Many users don't care to trick out their keyboards with the equivalent of rave lighting, with complicated game-specific profiles and layered effects and pulsations, but they may still enjoy a little backlighting. The Impact 700 has, simply, all-red lighting with a couple of effects available on the device itself. (And you can turn the lights off entirely.) One knock on the lighting, though, is the inconsistency around the edges of the key areas.
Those same users often don't want a flashy keyboard that looks like something Master Chief would game on, and thus the chilled-out, simple, all-black rectangle chassis design (against which that red lighting really pops) is appealing. Further, many of those users spend as much time typing up reports and spreadsheets as they do blasting their way through Call of Duty (probably more, actually), so the Cherry MX Brown switches are ideal, as they offer more-quiet performance than Blues (for an office setting) but still give you some semblance of the smoother action of Reds.
There's no software to mess with, either; you just plug the thing in and get going. With the passthrough ports, that gives you a quick plug-and-play experience for your keyboard, mouse, headphones and so on.
Further, the build quality is excellent, thanks largely to the steel backplate.
But...at some point you have to look at the price tag and wonder where your dollars are going. The Impact 700 costs nearly $200--an "impact" on your wallet, indeed.
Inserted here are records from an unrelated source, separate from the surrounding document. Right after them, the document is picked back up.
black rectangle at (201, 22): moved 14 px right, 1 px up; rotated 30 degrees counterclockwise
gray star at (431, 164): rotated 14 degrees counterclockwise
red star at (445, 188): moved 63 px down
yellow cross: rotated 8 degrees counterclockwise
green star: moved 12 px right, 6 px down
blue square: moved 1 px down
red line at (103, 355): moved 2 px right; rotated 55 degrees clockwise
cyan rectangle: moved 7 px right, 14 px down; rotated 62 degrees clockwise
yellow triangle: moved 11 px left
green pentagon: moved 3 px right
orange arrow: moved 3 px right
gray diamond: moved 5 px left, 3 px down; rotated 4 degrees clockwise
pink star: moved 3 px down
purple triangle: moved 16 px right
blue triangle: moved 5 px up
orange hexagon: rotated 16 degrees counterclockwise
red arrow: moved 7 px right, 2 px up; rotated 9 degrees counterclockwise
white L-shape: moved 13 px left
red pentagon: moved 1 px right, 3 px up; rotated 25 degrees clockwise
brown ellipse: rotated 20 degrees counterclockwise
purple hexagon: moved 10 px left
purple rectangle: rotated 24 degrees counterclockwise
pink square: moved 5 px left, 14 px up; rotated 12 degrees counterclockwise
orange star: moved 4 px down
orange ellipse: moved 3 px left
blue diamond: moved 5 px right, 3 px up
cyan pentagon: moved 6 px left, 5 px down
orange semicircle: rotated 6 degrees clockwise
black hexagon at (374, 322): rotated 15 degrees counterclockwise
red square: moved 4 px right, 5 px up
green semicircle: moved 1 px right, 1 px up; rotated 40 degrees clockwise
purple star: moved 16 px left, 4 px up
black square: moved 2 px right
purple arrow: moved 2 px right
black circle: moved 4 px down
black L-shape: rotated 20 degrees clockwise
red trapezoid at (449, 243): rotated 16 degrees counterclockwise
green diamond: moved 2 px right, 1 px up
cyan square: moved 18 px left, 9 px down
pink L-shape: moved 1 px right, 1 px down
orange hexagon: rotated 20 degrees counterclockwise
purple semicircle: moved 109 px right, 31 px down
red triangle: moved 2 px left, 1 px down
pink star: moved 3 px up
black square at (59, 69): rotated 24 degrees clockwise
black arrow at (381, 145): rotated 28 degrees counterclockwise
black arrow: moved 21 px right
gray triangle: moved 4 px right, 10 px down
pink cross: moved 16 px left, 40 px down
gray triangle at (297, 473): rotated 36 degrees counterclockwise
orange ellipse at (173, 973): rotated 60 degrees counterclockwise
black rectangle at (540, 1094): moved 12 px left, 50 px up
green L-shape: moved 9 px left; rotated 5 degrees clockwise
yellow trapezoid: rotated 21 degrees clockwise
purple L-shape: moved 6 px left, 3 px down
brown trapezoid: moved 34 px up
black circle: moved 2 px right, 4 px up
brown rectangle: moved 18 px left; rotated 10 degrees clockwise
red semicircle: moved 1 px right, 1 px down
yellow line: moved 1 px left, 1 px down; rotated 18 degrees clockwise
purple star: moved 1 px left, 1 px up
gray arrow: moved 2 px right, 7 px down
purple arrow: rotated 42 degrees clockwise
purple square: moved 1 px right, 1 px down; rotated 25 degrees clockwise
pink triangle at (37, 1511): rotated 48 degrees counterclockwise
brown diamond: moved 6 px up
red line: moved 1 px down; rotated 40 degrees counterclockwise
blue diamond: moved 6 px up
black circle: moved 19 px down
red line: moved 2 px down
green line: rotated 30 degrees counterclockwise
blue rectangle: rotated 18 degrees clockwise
To put that in perspective, that's pricier than anything Razer or Corsair make, and you don't get those choice value-adds like RGB lighting, software to program lights and macros, game profiles, or an extra bank of macro keys.
By no means am I suggesting that you need any of those features to have a great gaming keyboard, but at this price point, one expects the moon.
Further, fairly or not, Turtle Beach does not have the gravitas as a keyboard maker to demand such a premium. The Impact 700 is a fine product, but the price needs to be sliced in half.